# show there exists a strictly increasing sequence satisfying some properties

Consider a strictly increasing (componentwise) sequence $$\{s^k\}_{k \in \mathbb{Z}_+}$$ such that $$s^k = [s^k_1~ s^k_2~ \cdots ~s^k_n]^\mathrm{T} \in \mathbb{R}^n$$, $$s^0 = 0$$ and $$s^k \rightarrow \infty$$ as $$k \rightarrow \infty$$. Does there exist a srictly increasing sequence $$\{r^k\}_{k \in \mathbb{Z}_+}$$ with $$r^k \in \mathbb{R}$$, $$r^0 = 0$$ and $$r^k \rightarrow \infty$$ as $$k \rightarrow \infty$$ such that $$\frac{s_i^{k+1} - s_i^k}{r^{k+1} - r^k} \leq \frac{s_i^{k+2} - s_i^{k+1}}{r^{k+2} - r^{k+1}}$$ for all $$k \in \mathbb{Z}_+$$ and $$i \in \{1~ 2~ \cdots ~ n\}$$?

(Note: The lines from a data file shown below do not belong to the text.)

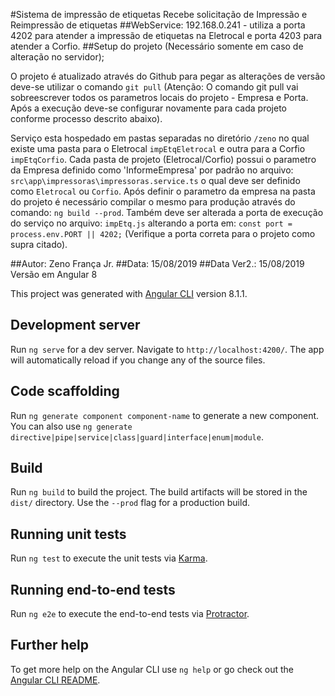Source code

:   
 #Sistema de impressão de etiquetas
 Recebe solicitação de Impressão e Reimpressão de etiquetas
 ##WebService:
    192.168.0.241 - utiliza a porta 4202 para atender a impressão de etiquetas na Eletrocal e porta 4203 para atender a Corfio.
 ##Setup do projeto (Necessário somente em caso de alteração no servidor);
 
 O projeto é atualizado através do Github para pegar as alterações de versão deve-se utilizar o comando `git pull` (Atenção: O comando git pull vai sobreescrever todos os parametros locais do projeto - Empresa e Porta. Após a execução deve-se configurar novamente para cada projeto conforme processo descrito abaixo). 

 Serviço esta hospedado em pastas separadas no diretório `/zeno` no qual existe uma pasta para o Eletrocal `impEtqEletrocal` e outra para a Corfio `impEtqCorfio`. 
 Cada pasta de projeto (Eletrocal/Corfio) possui o parametro da Empresa definido como 'InformeEmpresa' por padrão no arquivo: `src\app\impressoras\impressoras.service.ts` o qual deve ser definido como `Eletrocal` ou `Corfio`. 
 Após definir o parametro da empresa na pasta do projeto é necessário compilar o mesmo para produção através do comando: `ng build --prod`.
 Também deve ser alterada a porta de execução do serviço no arquivo: `impEtq.js` alterando a porta em:
    `const port = process.env.PORT || 4202;` (Verifique a porta correta para o projeto como supra citado).
 
 

 ##Autor: Zeno França Jr.
 ##Data: 15/08/2019
 ##Data Ver2.: 15/08/2019  Versão em Angular 8                                                                    




This project was generated with [Angular CLI](https://github.com/angular/angular-cli) version 8.1.1.

## Development server

Run `ng serve` for a dev server. Navigate to `http://localhost:4200/`. The app will automatically reload if you change any of the source files.

## Code scaffolding

Run `ng generate component component-name` to generate a new component. You can also use `ng generate directive|pipe|service|class|guard|interface|enum|module`.

## Build

Run `ng build` to build the project. The build artifacts will be stored in the `dist/` directory. Use the `--prod` flag for a production build.

## Running unit tests

Run `ng test` to execute the unit tests via [Karma](https://karma-runner.github.io).

## Running end-to-end tests

Run `ng e2e` to execute the end-to-end tests via [Protractor](http://www.protractortest.org/).

## Further help

To get more help on the Angular CLI use `ng help` or go check out the [Angular CLI README](https://github.com/angular/angular-cli/blob/master/README.md).
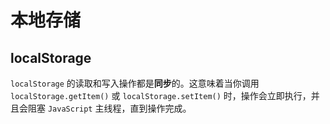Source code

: # 本地存储

## localStorage
`localStorage` 的读取和写入操作都是**同步**的。这意味着当你调用 `localStorage.getItem()` 或 `localStorage.setItem()` 时，操作会立即执行，并且会阻塞 `JavaScript` 主线程，直到操作完成。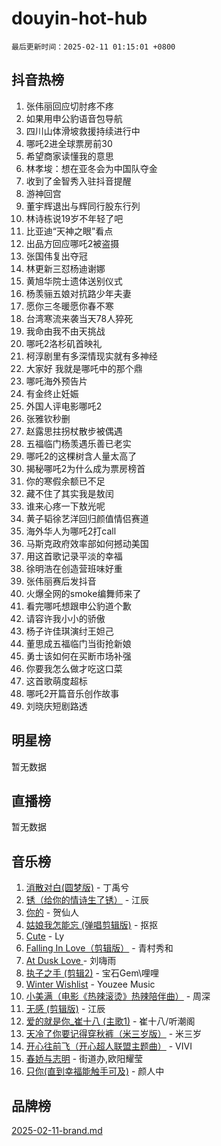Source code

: # douyin-hot-hub

`最后更新时间：2025-02-11 01:15:01 +0800`

## 抖音热榜

1. 张伟丽回应切肘疼不疼
1. 如果用申公豹语音包导航
1. 四川山体滑坡救援持续进行中
1. 哪吒2进全球票房前30
1. 希望商家读懂我的意思
1. 林孝埈：想在亚冬会为中国队夺金
1. 收到了金智秀入驻抖音提醒
1. 游神回宫
1. 董宇辉退出与辉同行股东行列
1. 林诗栋说19岁不年轻了吧
1. 比亚迪“天神之眼”看点
1. 出品方回应哪吒2被盗摄
1. 张国伟复出夺冠
1. 林更新三怼杨迪谢娜
1. 黄旭华院士遗体送别仪式
1. 杨羡骊五娘对抗路少年夫妻
1. 愿你三冬暖愿你春不寒
1. 台湾寒流来袭当天78人猝死
1. 我命由我不由天挑战
1. 哪吒2洛杉矶首映礼
1. 柯淳剧里有多深情现实就有多神经
1. 大家好 我就是哪吒中的那个鼎
1. 哪吒海外预告片
1. 有金终止妊娠
1. 外国人评电影哪吒2
1. 张雅钦秒删
1. 赵露思拄拐杖散步被偶遇
1. 五福临门杨羡遇乐善已老实
1. 哪吒2的这棵树含人量太高了
1. 揭秘哪吒2为什么成为票房榜首
1. 你的寒假余额已不足
1. 藏不住了其实我是敖闰
1. 谁来心疼一下敖光呢
1. 黄子韬徐艺洋回归颜值情侣赛道
1. 海外华人为哪吒2打call
1. 马斯克政府效率部如何撼动美国
1. 用这首歌记录平淡的幸福
1. 徐明浩在创造营班味好重
1. 张伟丽赛后发抖音
1. 火爆全网的smoke编舞师来了
1. 看完哪吒想跟申公豹道个歉
1. 请容许我小小的骄傲
1. 杨子许佳琪演纣王妲己
1. 董思成五福临门当街抢新娘
1. 勇士该如何在买断市场补强
1. 你要我怎么做才吃这口菜
1. 这首歌萌度超标
1. 哪吒2开篇音乐创作故事
1. 刘晓庆短剧路透

## 明星榜

暂无数据

## 直播榜

暂无数据

## 音乐榜

1. [消散对白(圆梦版)](https://sf6-cdn-tos.douyinstatic.com/obj/tos-cn-ve-2774/og4jB5I5IizzoZVAAAzWgBMAsMDWoArfwBOiFs) - 丁禹兮
1. [锈（给你的情诗生了锈）](https://sf5-hl-cdn-tos.douyinstatic.com/obj/tos-cn-ve-2774/o8a1PBtVqIYbPEGK6e5A4egedVMdm3fCIz6bbE) - 江辰
1. [你的](https://sf5-hl-cdn-tos.douyinstatic.com/obj/tos-cn-ve-2774/oYuIeKf42jB7sEV6B2upMdpYAgfrQWj0FeRegh) - 贺仙人
1. [姑娘我怎能忘 (弹唱剪辑版)](https://sf5-hl-cdn-tos.douyinstatic.com/obj/tos-cn-ve-2774/okamwrBGEMz6illuEofAsMV4yzF5tVWbBiA5AI) - 抠抠
1. [Cute](https://sf5-hl-cdn-tos.douyinstatic.com/obj/tos-cn-ve-2774/o4IbIzHWKAAB4wsS5qMBRiiAlEBGTpQRNfFvuo) - Ly
1. [Falling In Love（剪辑版）](https://sf5-hl-cdn-tos.douyinstatic.com/obj/tos-cn-ve-2774/o8ajpA8zzgBPahbBIO8AcKGBLJezFCRd1wfP9f) - 青村秀和
1. [ At Dusk  Love ](https://sf5-hl-cdn-tos.douyinstatic.com/obj/tos-cn-ve-2774/o8CrpCf5CaYgI4ZrtQgMQAFEfuGqNnRSDQAPBc) - 刘嗨雨
1. [执子之手 (剪辑2)](https://sf5-hl-cdn-tos.douyinstatic.com/obj/tos-cn-ve-2774/oUoZLQjCc31XzqsBnBQUNgeKtYPBcgbFDwtfcu) - 宝石Gem\哩哩
1. [Winter Wishlist](https://sf5-hl-cdn-tos.douyinstatic.com/obj/tos-cn-ve-2774/oIIgUOeamCFCVAzxN6MFRLIBlLGpUqQxeeHrLE) - Youzee Music
1. [小美满（电影《热辣滚烫》热辣陪伴曲）](https://sf5-hl-cdn-tos.douyinstatic.com/obj/tos-cn-ve-2774/o0GAn2lSgfZIDUgtevCGDQYnFg4CwnrBaxbTZL) - 周深
1. [无感 (剪辑版)](https://sf5-hl-cdn-tos.douyinstatic.com/obj/tos-cn-ve-2774/o0eIsUzJBDlQaQFC5OFlgbMEZC1TFYBftOBn6p) - 江辰
1. [爱的就是你_崔十八 (主歌1)](https://sf5-hl-cdn-tos.douyinstatic.com/obj/tos-cn-ve-2774/oI5BO5DhFZ6UTcNCnZaOCBLtZ7WIMQGfgnXf5E) - 崔十八/听潮阁
1. [天冷了你要记得穿秋裤（米三岁版）](https://sf5-hl-cdn-tos.douyinstatic.com/obj/tos-cn-ve-2774/oQlIwVIDWiZ6BQilAorS7MA0AgCkQDvcZAdm1) - 米三岁
1. [开心往前飞（开心超人联盟主题曲）](https://sf5-hl-cdn-tos.douyinstatic.com/obj/tos-cn-ve-2774/9d8fb7c82cf1421fb93a9fe925275e0a) - VIVI
1. [春娇与志明](https://sf5-hl-cdn-tos.douyinstatic.com/obj/tos-cn-ve-2774/e530d8fceb7044b39707d7f9ff54add1) - 街道办,欧阳耀莹
1. [只你(直到幸福能触手可及)](https://sf5-hl-cdn-tos.douyinstatic.com/obj/tos-cn-ve-2774/o0lBkRDzFTeaVSUz3ZZSCBVtZ5DIMQGfgmEAuE) - 颜人中

## 品牌榜

[2025-02-11-brand.md](2025-02-11-brand.md)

My strategy is like this: since in this case we have $$r^{k + 2} \leq \frac{r^{k+1} - r^k}{s_i^{k+1} - s_i^k}(s_i^{k+2} - s_i^{k+1}) + r^{k+1}$$ for all $$i \in \{1, \cdots, n\}$$, we can set $$r^1$$ to be sufficiently large, then construct such a srictly increasing sequence $$\{r^k\}_{k \in \mathbb{Z}_+}$$, but the problem is that how can we prove that $$r^k$$ will go to infinity as $$k$$ goes to infinity.